Here’s the output of INFO from both:
Master:
redis_version:1.3.16 redis_git_sha1:00000000 redis_git_dirty:0 arch_bits:64 multiplexing_api:epoll process_id:10164 uptime_in_seconds:10701 uptime_in_days:0 connected_clients:1 connected_slaves:1 blocked_clients:0 used_memory:26063394000 used_memory_human:24.27G changes_since_last_save:79080423 bgsave_in_progress:0 last_save_time:1279930909 bgrewriteaof_in_progress:0 total_connections_received:19 total_commands_processed:216343823 expired_keys:0 hash_max_zipmap_entries:64 hash_max_zipmap_value:512 pubsub_channels:0 pubsub_patterns:0 vm_enabled:0 role:master db0:keys=200000001,expires=0
Slave:
redis_version:1.3.16 redis_git_sha1:00000000 redis_git_dirty:0 arch_bits:64 multiplexing_api:epoll process_id:5983 uptime_in_seconds:7928 uptime_in_days:0 connected_clients:2 connected_slaves:0 blocked_clients:0 used_memory:26063393872 used_memory_human:24.27G changes_since_last_save:78688774 bgsave_in_progress:0 last_save_time:1279930921 bgrewriteaof_in_progress:0 total_connections_received:11 total_commands_processed:214343823 expired_keys:0 hash_max_zipmap_entries:64 hash_max_zipmap_value:512 pubsub_channels:0 pubsub_patterns:0 vm_enabled:0 role:slave master_host:host1 master_port:63790 master_link_status:up master_last_io_seconds_ago:512 db0:keys=200000001,expires=0
This tells me that on a 32GB box, it’s not unreasonable to host 200,000,000 keys (if their values are sufficiently small). Since I was hoping for 100,000,000 with likely lager values, I think this looks very promising.
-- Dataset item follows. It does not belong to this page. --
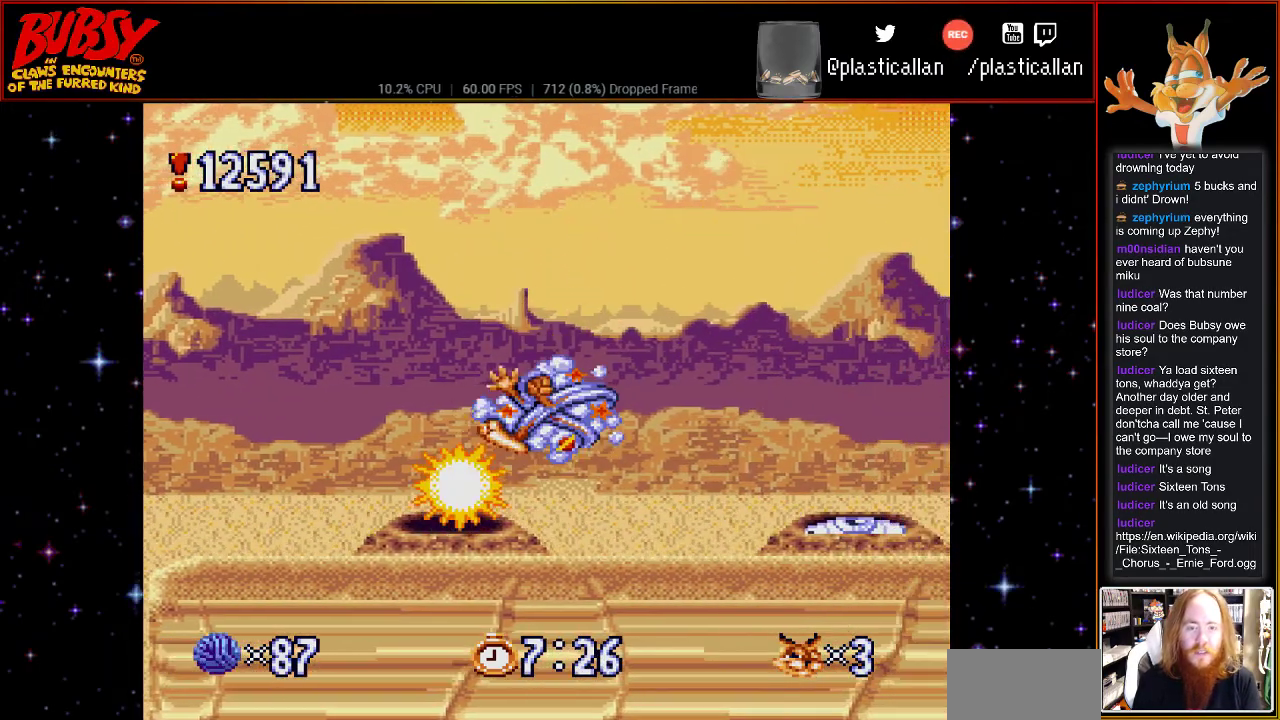
{"dt_ms": 1000, "buttons": ["B", "DPAD_RIGHT"], "events": [[67, "B", "up"], [67, "Y", "up"], [217, "DPAD_RIGHT", "up"], [333, "DPAD_LEFT", "down"], [650, "B", "down"], [817, "DPAD_LEFT", "up"], [817, "DPAD_RIGHT", "down"]]}
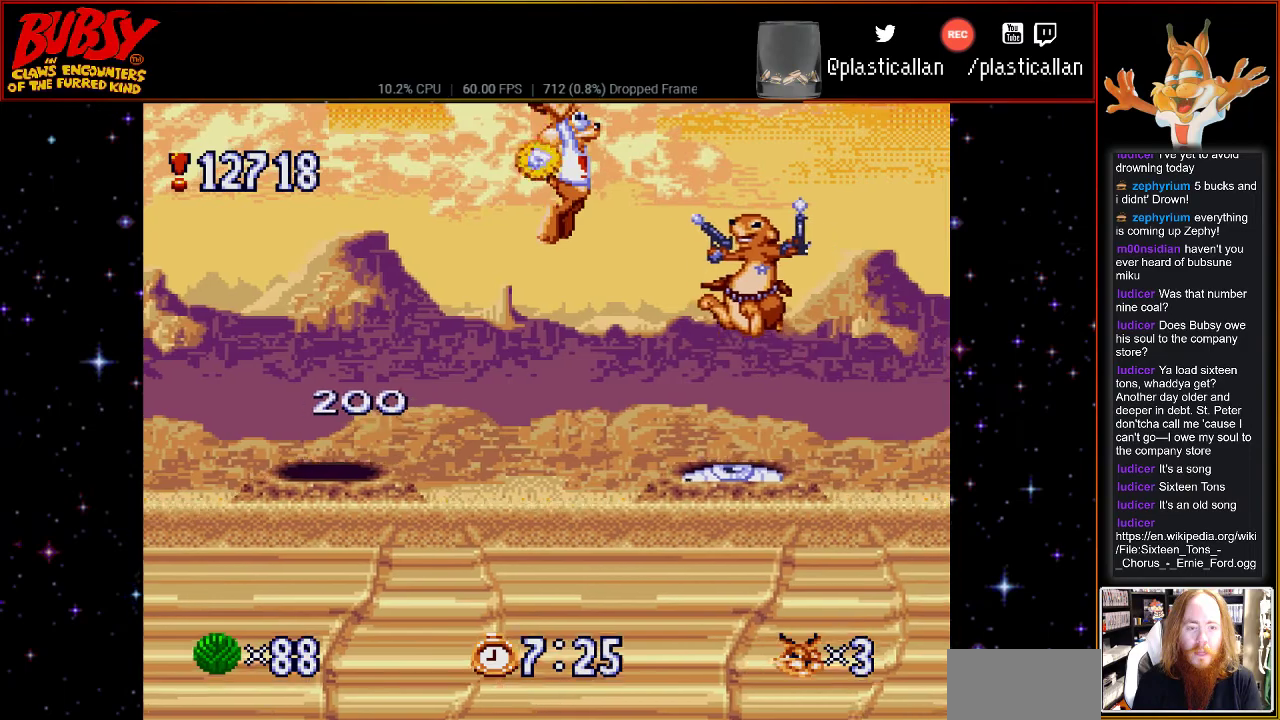
{"dt_ms": 500, "buttons": ["B", "DPAD_LEFT"], "events": [[250, "DPAD_RIGHT", "up"], [250, "DPAD_UP", "down"], [283, "DPAD_LEFT", "down"], [283, "DPAD_UP", "up"]]}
With a 10 machine cluster, that easily gives us 1,000,000,000 keys.
In case you’re wondering, the redis.conf on both machines looked like this.
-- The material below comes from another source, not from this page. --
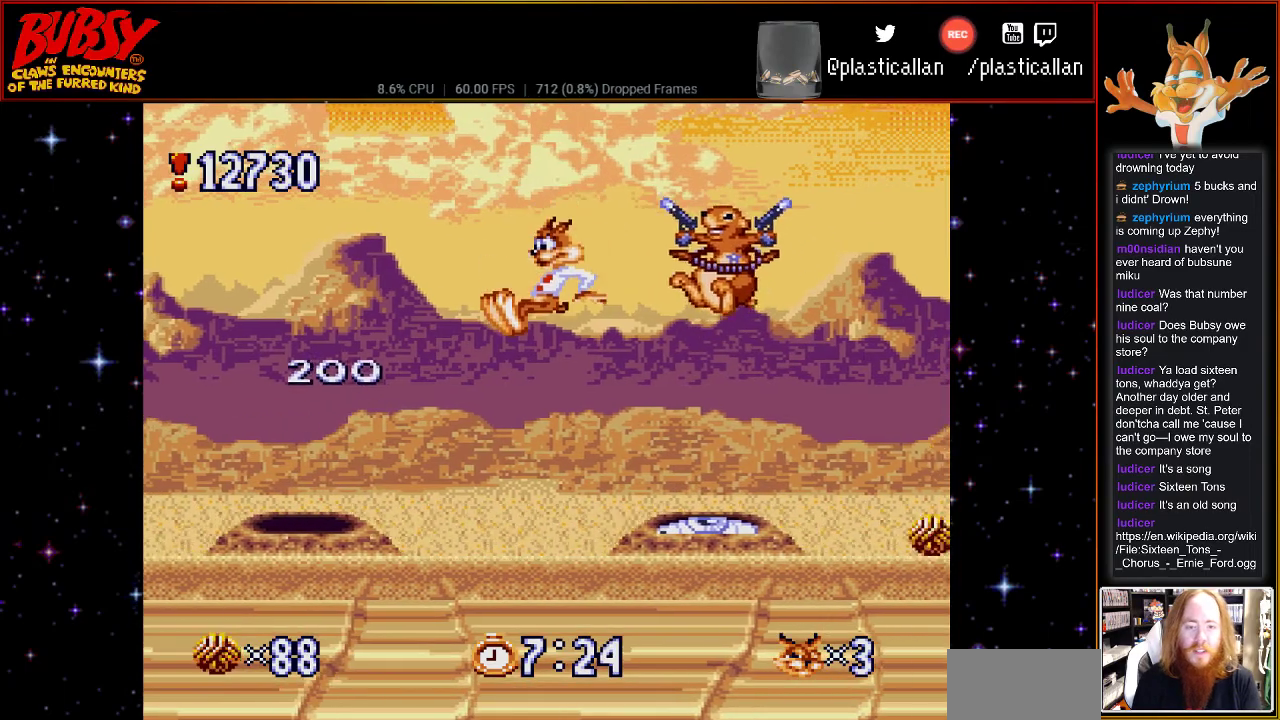
{"dt_ms": 500, "buttons": [], "events": [[50, "B", "up"], [217, "DPAD_LEFT", "up"]]}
daemonize yes pidfile /var/run/redis-0.pid port 63790 timeout 300 save 900 10000 save 300 1000 dbfilename dump-0.rdb dir /u/redis/data/ loglevel notice logfile /u/redis/log/redis-0.log databases 64 glueoutputbuf yes
The resulting dump file (dump-0.rdb) was 1.8GB in size.
I’m looking forward to the official 2.0.0 release.
Thanks!
Great post, wish you had recorded the run time
Have you looked into using virtual memory?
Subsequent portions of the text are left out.